▶ To be done:
Do these statements agree with the essay about fear of flying below? (a) On the flight back from Cyprus, the plane hit some turbulence. (b) The pilot agreed to do a loop when asked. (c) The planned trip to meet Tim was a flight from Manchester to France. Answer yes or no for each and quote the deciding words from the essay.

▶ Extracted text:
When could I have a go?
*****
Having never been paralysed with fear before, there’s part of me that finds this fascinating, Tim, but on the whole I’m pretty upset. Especially as I know you’re enjoying glorious sunshine and it’s raining here. Oh, and the whole saying hello to you again thing, too. I mean, that’s important. But it’s *raining*.
Dammit.
*****
I’m in my teens, and I’m in a cockpit.
In – get this – the sky.
“You have control”.
“I have control, sir!”
One of the attractions of becoming a member of 298 (Hornsea) Squadron Air Training Corps is that a couple of times a year, you cram excitedly into a minibus that takes you over the horizon to a fully-working Royal Air Force base. On arrival, you single-file into a typically unfinished-looking holding room where you’d sit for hours, stewing in a mixture of anticipation, trepidation and brackish vending-machine coffee. Then suddenly you’re off: through a door, clambering into flying gear that smells of greasy canvas and mild panic, strapping a parachute to your backside and waddling across the tarmac to where your red and white de Havilland Chipmunk awaits.
You put your feet here, and there. (NOT THERE! There!) Then you half-clamber, half-slide into the back cockpit, trying not to neuter yourself on the control-stick. Everything metal is scuffed and shiny at the edges. Should I be able to slide around quite like this? CLACK, CLACKITY-CLICK *pull* CLANK! Seatbelted.
“If you need to get out of your belt in a hurry, just bang your fist here. Just don’t pull your parachute. That would be Bad”.
And before you know it, the pilot has introduced himself chattily and you’re rumbling down the runway, the concept of top speed meaningless because you’ll never never never stop accelerating…until you leap into the sky with a thud and you look down and you’re airborne, over a shrinking model of the world you know.
I took the controls.
I banked left.
I banked right.
I asked to do a loop. (“Well, that’s probably not a good idea, son”.)
I wanted to be a pilot!
(A fighter pilot).
But mainly, I wanted to stay up there forever.
*****
Fifteen years later, I was flying back from Cyprus with friends, and we hit a little turbulence.
It’s this memory that is filling my mind when I’m due to catch the plane from Manchester to France, to meet Tim at the airport and spend a week climbing mountains, the last buttery smears of summer still clinging to the slopes of the Alps. The memory gnaws at me. The wrongness of it. That feeling inside my body, the sense of the weight of an entire jetliner, stuffed with people and equipment, momentarily losing its grip on the air and becoming the plummeting lump of metal I’ve always known it to be, instinct-deep. Fulfilling my childish intuition that no, planes can’t fly. They’re too heavy.
And the utter helplessness in the face of this knowledge. Relinquishing all control of my destiny to whoever is flying this damn thing, until we land, with absolutely nothing I could do in the meantime. (Yes, like being in a train or on a bus, but somehow infinitely worse. For example, with a train hell-bent to destruction there’s always the ludicrous fantasy you can leap out and roll like an action hero, not breaking both your legs. This is what Hollywood has done to us).
As well as terrifying, it all seemed terribly unfair. And that morning, my mind and body rebelled. They decided they knew best, and they dugs their heels in, turning me into a quivering wreck.
I wasn’t going anywhere.
So what’s with the title of this post? Surely “conquer” suggests some kind of improvement in the state of things?

▶ Material provided:
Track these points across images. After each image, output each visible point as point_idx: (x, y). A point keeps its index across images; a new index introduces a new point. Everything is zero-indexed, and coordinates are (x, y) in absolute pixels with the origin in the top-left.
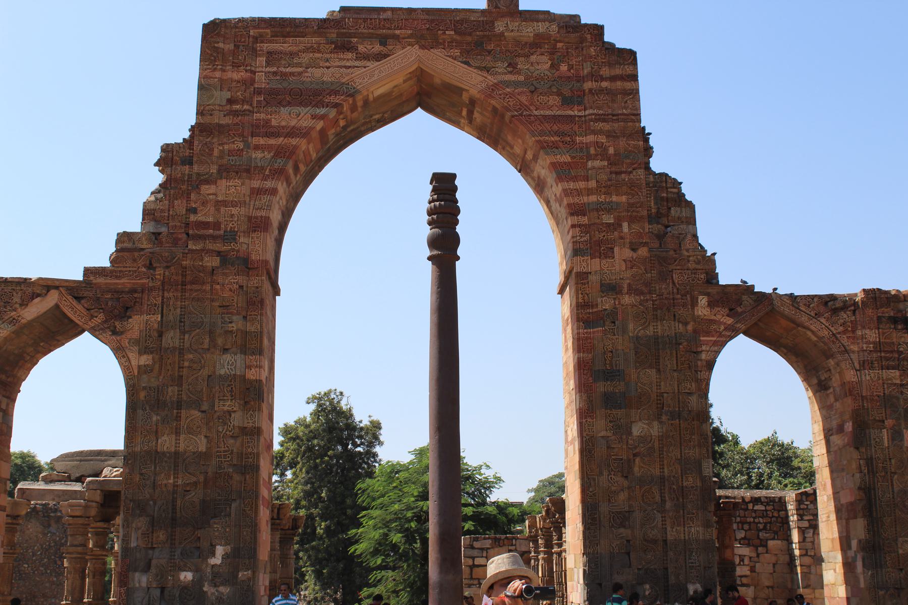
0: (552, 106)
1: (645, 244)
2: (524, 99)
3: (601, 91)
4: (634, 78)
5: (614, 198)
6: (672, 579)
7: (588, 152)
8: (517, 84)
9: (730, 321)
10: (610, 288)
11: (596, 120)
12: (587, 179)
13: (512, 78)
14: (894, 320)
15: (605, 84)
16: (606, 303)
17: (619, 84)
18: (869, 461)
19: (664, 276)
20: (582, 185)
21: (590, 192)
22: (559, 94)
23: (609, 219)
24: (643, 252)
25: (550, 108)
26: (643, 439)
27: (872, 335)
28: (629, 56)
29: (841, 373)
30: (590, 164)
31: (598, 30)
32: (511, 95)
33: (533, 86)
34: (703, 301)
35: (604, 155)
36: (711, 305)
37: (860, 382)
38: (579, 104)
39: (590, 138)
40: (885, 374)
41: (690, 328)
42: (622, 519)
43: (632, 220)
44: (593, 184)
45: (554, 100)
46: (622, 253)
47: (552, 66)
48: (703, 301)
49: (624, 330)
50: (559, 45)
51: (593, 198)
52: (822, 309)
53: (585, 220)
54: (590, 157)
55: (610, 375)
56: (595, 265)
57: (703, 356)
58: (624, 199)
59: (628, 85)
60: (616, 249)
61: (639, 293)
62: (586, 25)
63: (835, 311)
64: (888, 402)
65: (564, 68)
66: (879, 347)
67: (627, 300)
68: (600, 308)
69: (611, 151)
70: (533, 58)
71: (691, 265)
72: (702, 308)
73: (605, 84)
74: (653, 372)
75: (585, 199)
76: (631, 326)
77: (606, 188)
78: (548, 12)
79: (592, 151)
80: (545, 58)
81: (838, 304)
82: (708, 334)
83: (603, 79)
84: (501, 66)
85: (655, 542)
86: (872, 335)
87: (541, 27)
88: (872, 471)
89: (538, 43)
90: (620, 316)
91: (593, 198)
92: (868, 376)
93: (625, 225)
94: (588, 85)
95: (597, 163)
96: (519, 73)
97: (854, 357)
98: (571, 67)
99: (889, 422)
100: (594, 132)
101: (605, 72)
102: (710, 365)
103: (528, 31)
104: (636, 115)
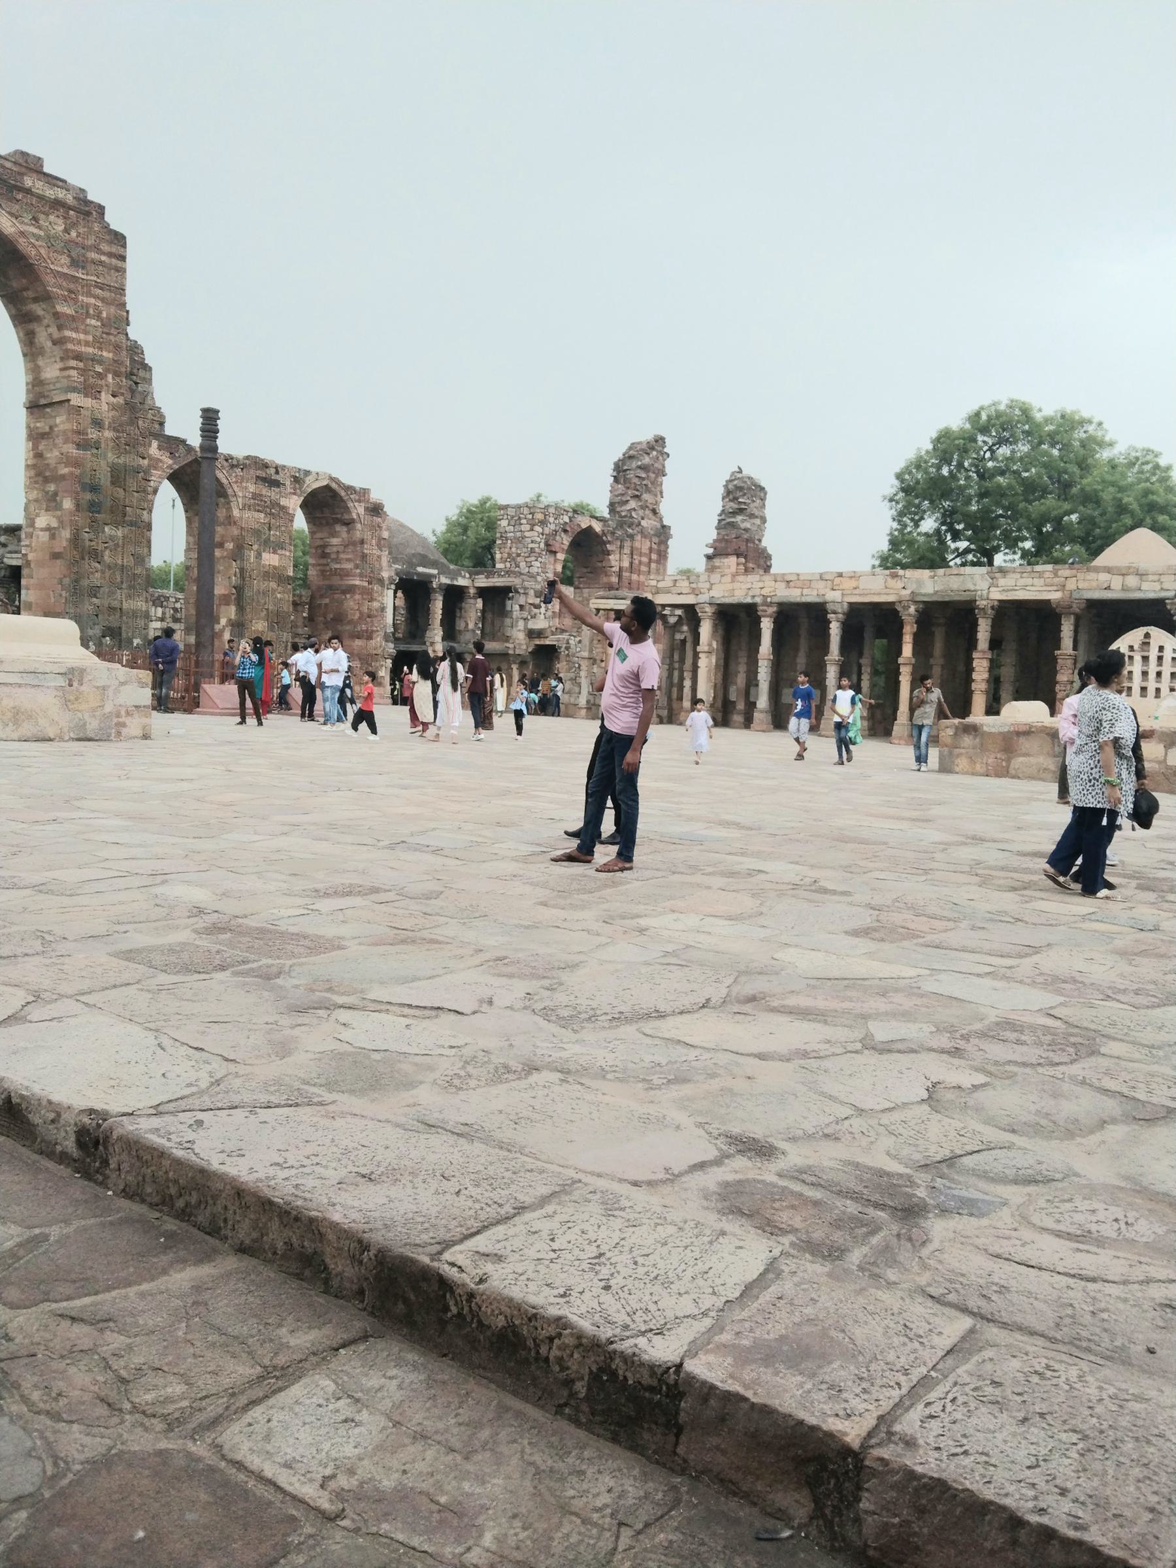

--

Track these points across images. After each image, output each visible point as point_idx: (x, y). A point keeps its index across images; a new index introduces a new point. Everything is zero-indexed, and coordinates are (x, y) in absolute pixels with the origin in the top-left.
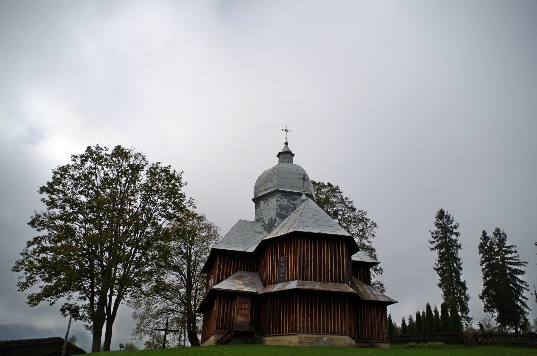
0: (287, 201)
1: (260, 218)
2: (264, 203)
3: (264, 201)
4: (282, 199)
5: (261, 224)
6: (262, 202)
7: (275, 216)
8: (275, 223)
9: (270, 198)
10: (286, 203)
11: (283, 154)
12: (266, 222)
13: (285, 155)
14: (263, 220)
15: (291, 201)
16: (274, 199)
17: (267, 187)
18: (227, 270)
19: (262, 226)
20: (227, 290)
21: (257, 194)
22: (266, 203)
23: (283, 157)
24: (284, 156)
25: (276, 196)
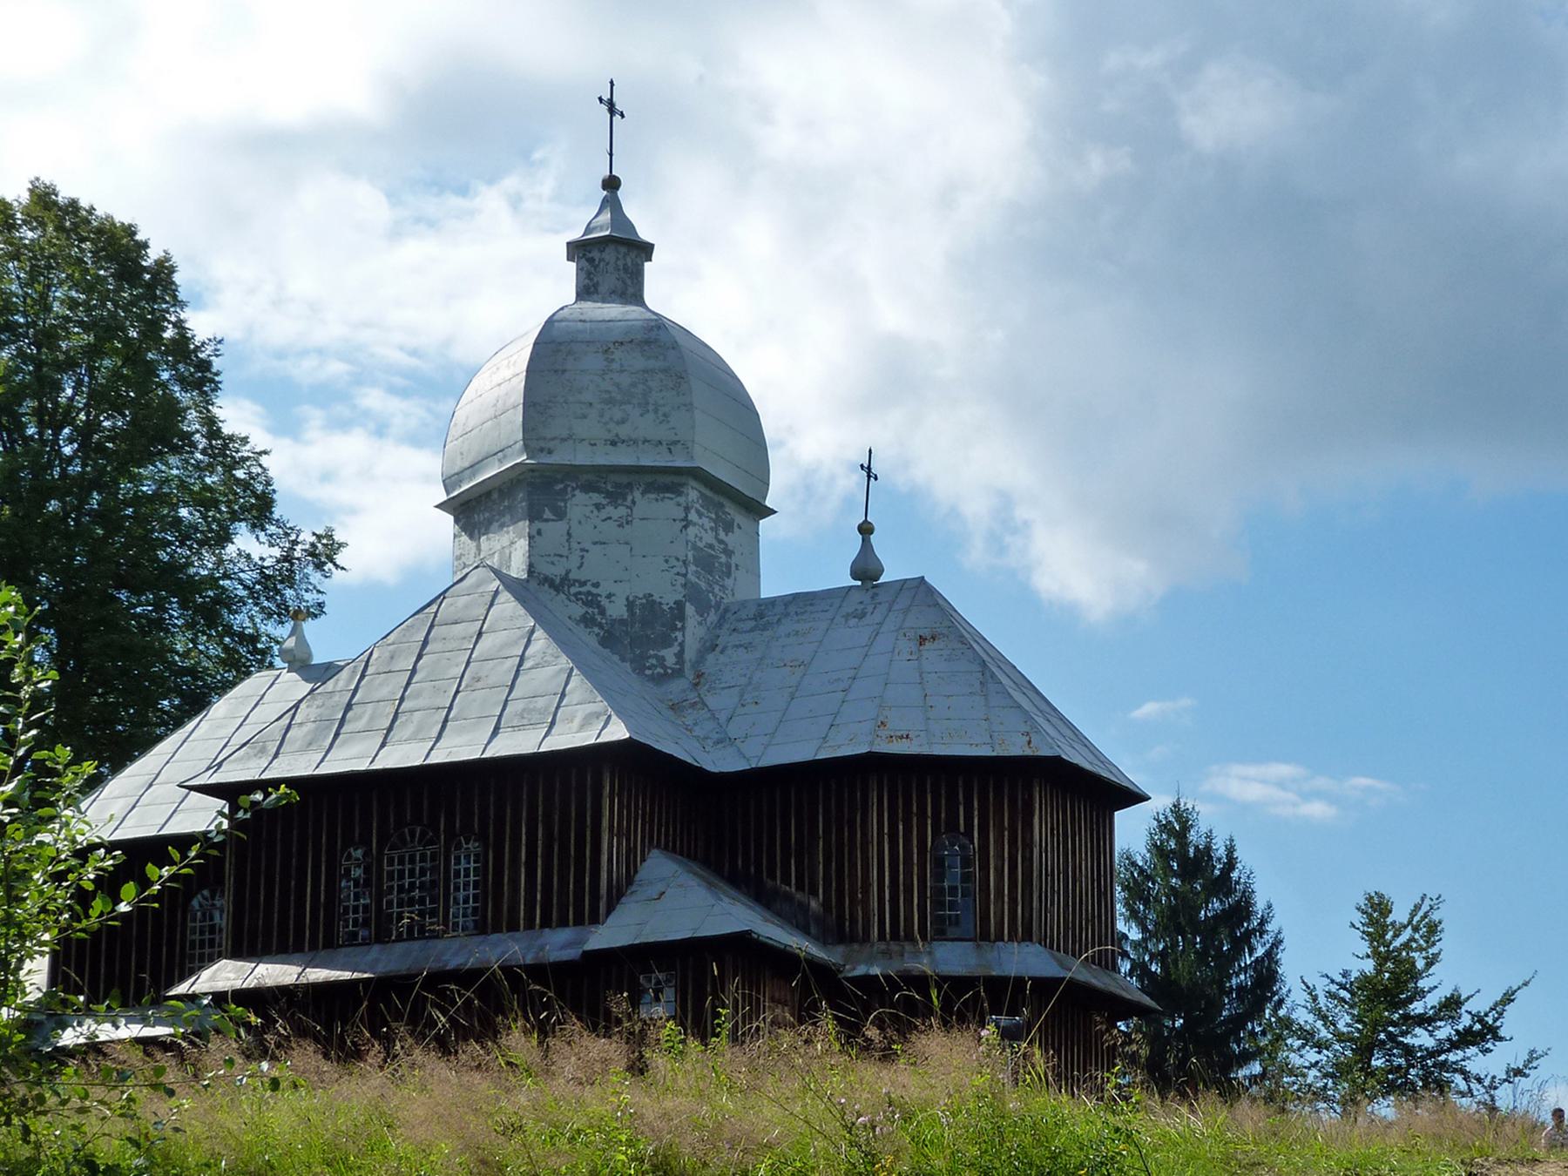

▶ Answer in full:
(a) Yes: "I was flying back from Cyprus with friends, and we hit a little turbulence."
(b) No: "Well, that’s probably not a good idea, son"
(c) Yes: "I’m due to catch the plane from Manchester to France, to meet Tim at the airport"